The 21st century has seen a rapid transformation in how people communicate globally, and 2020 has been a game-changer, as working and learning remotely has emerged as the “new normal.” Keeping the remote workforce engaged, observing their progress, and customizing their learning and development (L&D) are a few challenges that companies and universities worldwide are coping with — often successfully, thanks to virtual training and eLearning platforms.

With a globalized workforce to manage and learners yearning for content in their native language, localizing your eLearning courses is the best way to keep your learners involved and inspired and give them the coveted sense of inclusion.

What Is eLearning Localization, and How Does It Differ From Translation?

While translation means offering an eLearning course in another language, localization means adapting the course to the target audience and its culture. It includes customizing the symbols, images, pictures, fonts, idioms, currency, dates, acronyms, graphical user interface (GUI), tone, measurement units and other details. The purpose of eLearning localization is to deliver the exact meaning as the source course, with the correct emotion, in a specific cultural context.

Why Is eLearning Localization Important?

It Removes Cultural Dissimilarities

In India, red signifies wealth, purity, love and beauty. Conversely, in South Africa, it represents mourning (the red portion of the country’s flag represents the violence and sacrifices made during the struggle for independence). In France, yellow signifies jealously, disloyalty, weakness and disagreement, but in Japan, it symbolizes courage and affluence.
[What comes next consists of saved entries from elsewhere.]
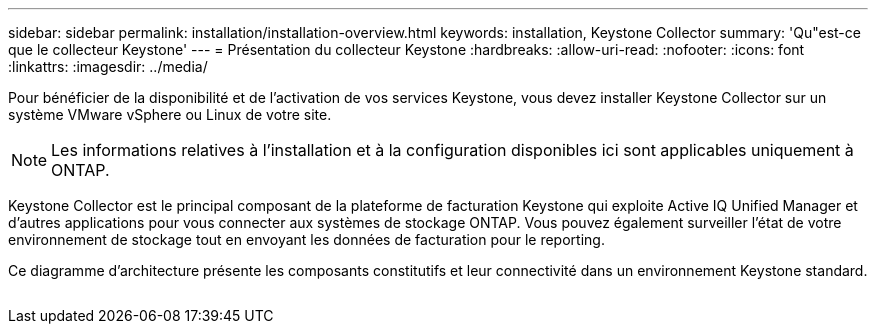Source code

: ---
sidebar: sidebar 
permalink: installation/installation-overview.html 
keywords: installation, Keystone Collector 
summary: 'Qu"est-ce que le collecteur Keystone' 
---
= Présentation du collecteur Keystone
:hardbreaks:
:allow-uri-read: 
:nofooter: 
:icons: font
:linkattrs: 
:imagesdir: ../media/


[role="lead"]
Pour bénéficier de la disponibilité et de l'activation de vos services Keystone, vous devez installer Keystone Collector sur un système VMware vSphere ou Linux de votre site.


NOTE: Les informations relatives à l'installation et à la configuration disponibles ici sont applicables uniquement à ONTAP.

Keystone Collector est le principal composant de la plateforme de facturation Keystone qui exploite Active IQ Unified Manager et d'autres applications pour vous connecter aux systèmes de stockage ONTAP. Vous pouvez également surveiller l'état de votre environnement de stockage tout en envoyant les données de facturation pour le reporting.

Ce diagramme d'architecture présente les composants constitutifs et leur connectivité dans un environnement Keystone standard.

image:collector-arch.png[""]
Would French learners relish an eLearning course filled with images and backgrounds primarily in yellow? Surely not. This example demonstrates the importance — indeed, necessity — of localizing eLearning. It takes into account cultural nuances and aligns the course with the culture of the intended audience.

Localization also removes cultural differences in gestures, fonts, audio narration and symbols. For instance, many Western countries prefer a friendly tone in courses, while many Eastern countries prefer a formal tone. Recognizing cultural nuances prevents misinterpretations, makes eLearning content more relatable and relevant, and elevates the learning experience.

It Enhances Knowledge Acquisition and Retention

Translation improves knowledge acquisition and increases retention, but even the most flawless eLearning translation, if not in sync with the learners’ culture, will fail to serve the intended purpose. Localization helps break down cultural barriers and makes the content more relevant.

For instance, let’s say you are planning a training program on body language for a global sales team. The course targeted for North American learners will likely include a picture of a salesperson smiling as he or she shakes hand with a customer. But if the customer and the representative were in Japan, the picture will likely feature them bowing rather than shaking hands.

How to Accomplish eLearning Localization

Emphasize Design in Addition to Language

Imagine you are planning a course for a Western workforce, and you’ve translated the text appropriately but have not localized the course. Most of the images and graphics are in blue, so regardless of how effectively you’ve translated the course, employees may misunderstand it, because the color blue is associated with feeling melancholy in the West.

As another example, let’s say the course you developed for your workforce in the U.S. includes a video in which an employee makes a thumbs-up gesture to say, “Well done.” Now, you are planning to deliver the same course to employees in Iran. When localizing the course, you will need to change this gesture, because in Iran, it is an insult.

Remember to localize the entire GUI and design, including your choice of fonts, to prevent misinterpretations and results in effective delivery.

Always Know Your Target Audience

You never want to see your learners disengage from your eLearning course — but you will if you attempt to localize it without sufficient insights about the target audience. Perform in-depth research about their cultural preferences, dialects and tone, spelling, etc. — and accommodate them accordingly.

Begin During the Initial Stages of eLearning Development

It’s of paramount importance that you recognize the need for localization at the start of the course design process. Then, follow these five tips for creating a localization-friendly eLearning course:

1. Minimize Multimedia

Keep graphics simple and multimedia to a minimum; redeveloping media leads to additional time and cost.

2. Use Neutral Imagery

Use neutral images wherever possible instead of country-specific images, such as a logo only an audience in one country will recognize.

3. Avoid Text on Images

Extracting and translating the text embedded in an image requires additional time and cost.

4. Test the Font’s Compatibility With Each Target Language

This step will preempt glitches, as not all languages support all kinds of fonts.

5. Avoid Humor and Idioms

It can be exhausting to localize jokes and idioms.

Translating your eLearning courses will result in enhanced performance, but taking the extra step of localizing them will always lead to greater acquisition and retention of knowledge. As each element in the eLearning course is customized to the targeted audience and their culture, learners will be better equipped to implement everything they learn back on the job.